> Work required
Copy exactly the stretch of data below from the line with "M62,497L89,517L77,533L66,526L61,532L45,521Z" through the line with "M413,668L530,748", including both of those lines.

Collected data
┄┄┄┄┄┄

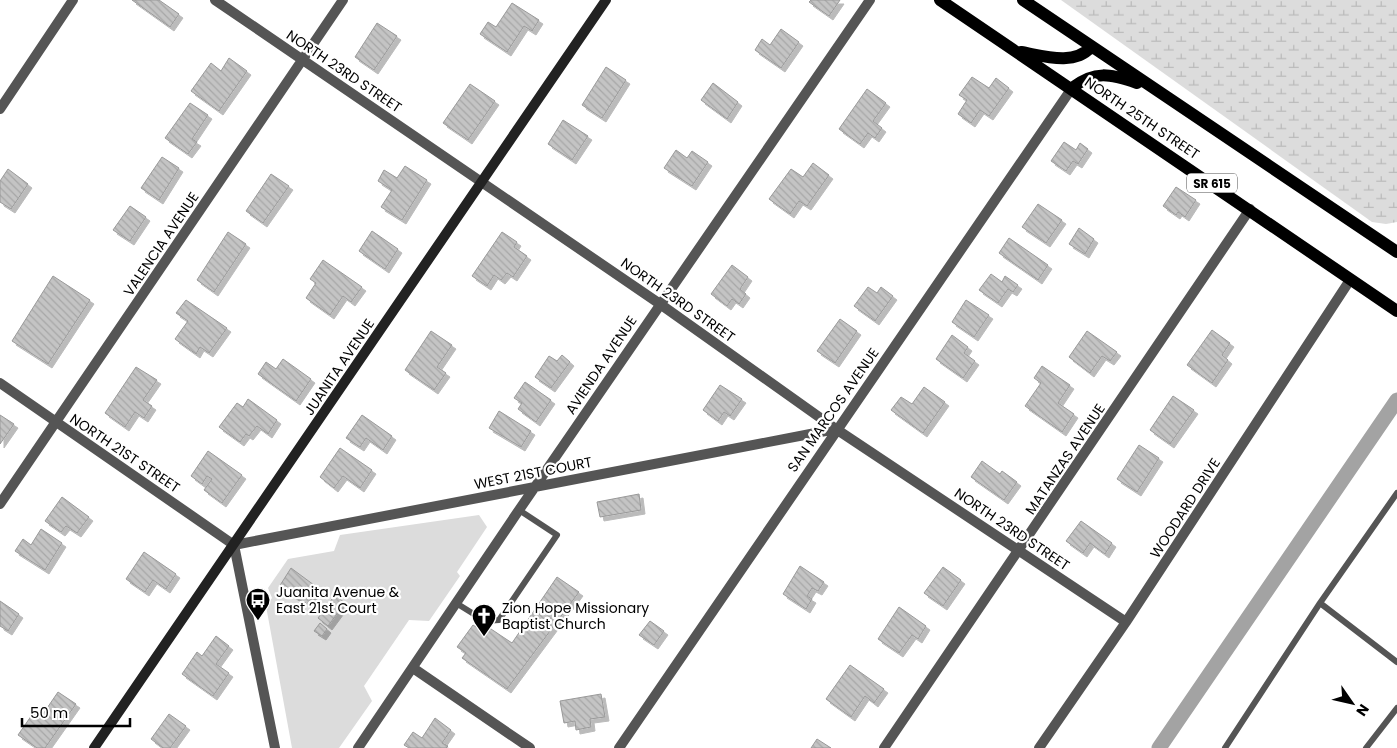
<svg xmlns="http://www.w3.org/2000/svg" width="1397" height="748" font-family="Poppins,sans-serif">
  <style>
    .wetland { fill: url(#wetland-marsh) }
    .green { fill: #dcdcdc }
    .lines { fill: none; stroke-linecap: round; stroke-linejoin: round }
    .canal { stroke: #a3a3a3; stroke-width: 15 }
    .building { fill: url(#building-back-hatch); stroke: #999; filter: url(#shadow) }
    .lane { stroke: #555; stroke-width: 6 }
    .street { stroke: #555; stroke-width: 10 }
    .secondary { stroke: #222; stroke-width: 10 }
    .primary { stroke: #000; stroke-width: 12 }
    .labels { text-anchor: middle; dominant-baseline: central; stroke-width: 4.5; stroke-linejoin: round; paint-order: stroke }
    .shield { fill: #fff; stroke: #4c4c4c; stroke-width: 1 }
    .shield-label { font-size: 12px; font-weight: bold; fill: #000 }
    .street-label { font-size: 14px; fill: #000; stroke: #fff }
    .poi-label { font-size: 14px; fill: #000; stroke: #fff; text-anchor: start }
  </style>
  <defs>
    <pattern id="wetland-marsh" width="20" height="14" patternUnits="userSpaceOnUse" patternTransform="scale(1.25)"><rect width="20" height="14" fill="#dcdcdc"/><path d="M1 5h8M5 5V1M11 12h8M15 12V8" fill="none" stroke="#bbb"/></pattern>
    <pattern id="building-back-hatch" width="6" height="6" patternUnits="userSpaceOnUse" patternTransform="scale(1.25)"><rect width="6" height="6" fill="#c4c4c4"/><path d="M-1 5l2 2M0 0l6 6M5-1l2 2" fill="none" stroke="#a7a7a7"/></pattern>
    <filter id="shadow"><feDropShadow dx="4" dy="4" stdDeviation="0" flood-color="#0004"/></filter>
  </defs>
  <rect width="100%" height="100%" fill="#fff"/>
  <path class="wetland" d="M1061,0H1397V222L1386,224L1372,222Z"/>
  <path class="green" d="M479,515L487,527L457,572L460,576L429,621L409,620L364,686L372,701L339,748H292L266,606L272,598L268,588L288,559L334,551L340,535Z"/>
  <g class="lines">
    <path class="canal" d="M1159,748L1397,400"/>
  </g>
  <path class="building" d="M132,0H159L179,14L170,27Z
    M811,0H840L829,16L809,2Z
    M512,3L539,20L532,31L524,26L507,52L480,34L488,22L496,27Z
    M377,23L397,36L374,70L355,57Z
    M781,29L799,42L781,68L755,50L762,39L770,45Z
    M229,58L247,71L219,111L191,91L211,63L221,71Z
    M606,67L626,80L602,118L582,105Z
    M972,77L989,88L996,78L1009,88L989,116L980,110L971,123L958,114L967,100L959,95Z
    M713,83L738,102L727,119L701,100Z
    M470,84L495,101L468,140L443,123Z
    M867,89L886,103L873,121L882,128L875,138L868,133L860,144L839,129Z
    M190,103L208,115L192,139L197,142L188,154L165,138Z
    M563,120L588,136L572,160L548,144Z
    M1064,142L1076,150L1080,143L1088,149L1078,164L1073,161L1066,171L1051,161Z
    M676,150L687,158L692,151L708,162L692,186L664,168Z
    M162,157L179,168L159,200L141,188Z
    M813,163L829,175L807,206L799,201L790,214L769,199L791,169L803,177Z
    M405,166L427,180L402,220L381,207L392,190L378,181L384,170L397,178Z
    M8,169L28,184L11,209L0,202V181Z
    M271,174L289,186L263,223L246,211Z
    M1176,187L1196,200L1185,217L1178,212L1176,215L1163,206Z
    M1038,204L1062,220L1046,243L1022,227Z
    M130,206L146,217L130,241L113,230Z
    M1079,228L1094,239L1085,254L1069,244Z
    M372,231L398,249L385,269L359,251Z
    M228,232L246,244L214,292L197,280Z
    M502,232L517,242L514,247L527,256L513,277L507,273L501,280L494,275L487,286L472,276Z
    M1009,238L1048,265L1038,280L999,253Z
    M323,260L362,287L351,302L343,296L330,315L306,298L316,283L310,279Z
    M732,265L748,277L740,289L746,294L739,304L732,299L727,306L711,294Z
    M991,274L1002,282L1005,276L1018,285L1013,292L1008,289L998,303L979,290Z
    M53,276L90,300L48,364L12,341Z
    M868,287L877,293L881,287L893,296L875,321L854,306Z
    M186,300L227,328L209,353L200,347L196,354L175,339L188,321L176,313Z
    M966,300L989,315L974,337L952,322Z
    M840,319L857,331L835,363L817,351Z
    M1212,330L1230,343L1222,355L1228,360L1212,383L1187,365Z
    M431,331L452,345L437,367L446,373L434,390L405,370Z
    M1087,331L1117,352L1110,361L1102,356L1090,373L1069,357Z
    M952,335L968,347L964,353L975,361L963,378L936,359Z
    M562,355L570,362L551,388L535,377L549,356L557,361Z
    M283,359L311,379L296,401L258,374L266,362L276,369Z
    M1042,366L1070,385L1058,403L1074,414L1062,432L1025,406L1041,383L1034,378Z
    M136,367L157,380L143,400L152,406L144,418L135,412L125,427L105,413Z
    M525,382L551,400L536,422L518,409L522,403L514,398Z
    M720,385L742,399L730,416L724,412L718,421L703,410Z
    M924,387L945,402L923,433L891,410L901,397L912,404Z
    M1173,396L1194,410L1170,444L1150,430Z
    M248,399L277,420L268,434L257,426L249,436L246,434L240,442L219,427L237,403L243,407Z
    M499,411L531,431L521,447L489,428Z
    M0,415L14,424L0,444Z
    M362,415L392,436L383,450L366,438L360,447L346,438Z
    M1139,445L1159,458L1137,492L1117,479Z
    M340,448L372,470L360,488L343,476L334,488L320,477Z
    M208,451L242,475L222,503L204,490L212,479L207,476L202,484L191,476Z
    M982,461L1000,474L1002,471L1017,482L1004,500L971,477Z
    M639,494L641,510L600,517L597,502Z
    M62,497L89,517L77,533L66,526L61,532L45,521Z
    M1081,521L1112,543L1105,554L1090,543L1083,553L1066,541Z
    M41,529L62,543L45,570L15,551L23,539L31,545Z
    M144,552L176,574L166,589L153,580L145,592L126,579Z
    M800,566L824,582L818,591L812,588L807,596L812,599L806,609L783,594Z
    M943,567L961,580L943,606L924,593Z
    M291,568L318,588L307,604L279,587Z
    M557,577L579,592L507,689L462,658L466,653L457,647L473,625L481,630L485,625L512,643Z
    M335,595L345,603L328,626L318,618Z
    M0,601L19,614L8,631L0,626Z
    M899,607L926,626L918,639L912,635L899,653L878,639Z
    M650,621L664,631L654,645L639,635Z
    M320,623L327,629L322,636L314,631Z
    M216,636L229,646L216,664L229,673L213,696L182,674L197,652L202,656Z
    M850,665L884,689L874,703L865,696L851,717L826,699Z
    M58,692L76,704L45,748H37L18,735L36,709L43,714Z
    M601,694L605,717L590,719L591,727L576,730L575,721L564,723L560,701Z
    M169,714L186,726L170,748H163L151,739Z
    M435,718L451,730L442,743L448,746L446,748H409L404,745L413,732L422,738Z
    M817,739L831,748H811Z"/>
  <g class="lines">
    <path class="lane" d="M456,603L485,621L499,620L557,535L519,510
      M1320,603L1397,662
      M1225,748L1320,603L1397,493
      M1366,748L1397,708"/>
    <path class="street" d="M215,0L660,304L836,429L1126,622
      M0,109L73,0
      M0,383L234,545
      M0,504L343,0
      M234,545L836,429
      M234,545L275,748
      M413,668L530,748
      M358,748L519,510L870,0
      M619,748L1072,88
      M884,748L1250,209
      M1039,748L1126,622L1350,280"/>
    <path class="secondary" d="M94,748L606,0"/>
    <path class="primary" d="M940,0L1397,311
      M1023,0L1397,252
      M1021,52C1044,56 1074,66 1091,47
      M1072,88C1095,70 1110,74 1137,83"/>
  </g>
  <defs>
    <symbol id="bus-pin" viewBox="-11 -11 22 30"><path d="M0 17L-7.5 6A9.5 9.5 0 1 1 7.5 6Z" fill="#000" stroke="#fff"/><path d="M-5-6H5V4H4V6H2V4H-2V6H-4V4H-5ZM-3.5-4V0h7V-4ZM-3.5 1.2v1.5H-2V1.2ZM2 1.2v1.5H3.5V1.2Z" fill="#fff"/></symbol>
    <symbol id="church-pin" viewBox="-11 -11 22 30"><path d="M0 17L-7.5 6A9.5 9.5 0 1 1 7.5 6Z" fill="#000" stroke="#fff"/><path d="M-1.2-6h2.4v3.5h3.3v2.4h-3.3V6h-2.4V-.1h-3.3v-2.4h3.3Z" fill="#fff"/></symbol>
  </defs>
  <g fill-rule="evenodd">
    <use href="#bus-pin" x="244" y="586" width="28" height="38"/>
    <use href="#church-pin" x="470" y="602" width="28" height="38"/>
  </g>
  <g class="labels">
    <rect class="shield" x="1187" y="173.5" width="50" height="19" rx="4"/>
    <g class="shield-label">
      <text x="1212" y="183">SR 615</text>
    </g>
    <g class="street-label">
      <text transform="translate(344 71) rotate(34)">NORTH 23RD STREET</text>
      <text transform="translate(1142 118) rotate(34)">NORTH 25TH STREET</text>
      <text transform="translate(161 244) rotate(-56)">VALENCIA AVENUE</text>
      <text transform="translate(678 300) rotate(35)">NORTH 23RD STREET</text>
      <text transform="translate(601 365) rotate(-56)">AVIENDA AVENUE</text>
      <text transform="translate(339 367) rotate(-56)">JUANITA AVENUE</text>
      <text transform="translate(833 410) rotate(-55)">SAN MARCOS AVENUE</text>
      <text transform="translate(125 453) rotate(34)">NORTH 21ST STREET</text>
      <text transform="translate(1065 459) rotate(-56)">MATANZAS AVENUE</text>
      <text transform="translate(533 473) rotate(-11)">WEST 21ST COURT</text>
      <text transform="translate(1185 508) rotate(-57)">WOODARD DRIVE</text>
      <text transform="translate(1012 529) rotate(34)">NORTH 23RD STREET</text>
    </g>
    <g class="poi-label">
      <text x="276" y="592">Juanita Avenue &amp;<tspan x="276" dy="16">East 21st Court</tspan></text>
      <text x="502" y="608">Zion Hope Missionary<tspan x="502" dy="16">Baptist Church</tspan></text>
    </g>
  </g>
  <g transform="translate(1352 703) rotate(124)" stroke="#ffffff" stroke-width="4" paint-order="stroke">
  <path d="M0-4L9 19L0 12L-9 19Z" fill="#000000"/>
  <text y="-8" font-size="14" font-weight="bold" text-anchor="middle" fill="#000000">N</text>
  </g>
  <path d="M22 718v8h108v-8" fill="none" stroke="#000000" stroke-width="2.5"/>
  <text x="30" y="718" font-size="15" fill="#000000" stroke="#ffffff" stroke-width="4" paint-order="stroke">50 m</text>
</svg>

┄┄┄┄┄┄

> Solution to this task
    M62,497L89,517L77,533L66,526L61,532L45,521Z
    M1081,521L1112,543L1105,554L1090,543L1083,553L1066,541Z
    M41,529L62,543L45,570L15,551L23,539L31,545Z
    M144,552L176,574L166,589L153,580L145,592L126,579Z
    M800,566L824,582L818,591L812,588L807,596L812,599L806,609L783,594Z
    M943,567L961,580L943,606L924,593Z
    M291,568L318,588L307,604L279,587Z
    M557,577L579,592L507,689L462,658L466,653L457,647L473,625L481,630L485,625L512,643Z
    M335,595L345,603L328,626L318,618Z
    M0,601L19,614L8,631L0,626Z
    M899,607L926,626L918,639L912,635L899,653L878,639Z
    M650,621L664,631L654,645L639,635Z
    M320,623L327,629L322,636L314,631Z
    M216,636L229,646L216,664L229,673L213,696L182,674L197,652L202,656Z
    M850,665L884,689L874,703L865,696L851,717L826,699Z
    M58,692L76,704L45,748H37L18,735L36,709L43,714Z
    M601,694L605,717L590,719L591,727L576,730L575,721L564,723L560,701Z
    M169,714L186,726L170,748H163L151,739Z
    M435,718L451,730L442,743L448,746L446,748H409L404,745L413,732L422,738Z
    M817,739L831,748H811Z"/>
  <g class="lines">
    <path class="lane" d="M456,603L485,621L499,620L557,535L519,510
      M1320,603L1397,662
      M1225,748L1320,603L1397,493
      M1366,748L1397,708"/>
    <path class="street" d="M215,0L660,304L836,429L1126,622
      M0,109L73,0
      M0,383L234,545
      M0,504L343,0
      M234,545L836,429
      M234,545L275,748
      M413,668L530,748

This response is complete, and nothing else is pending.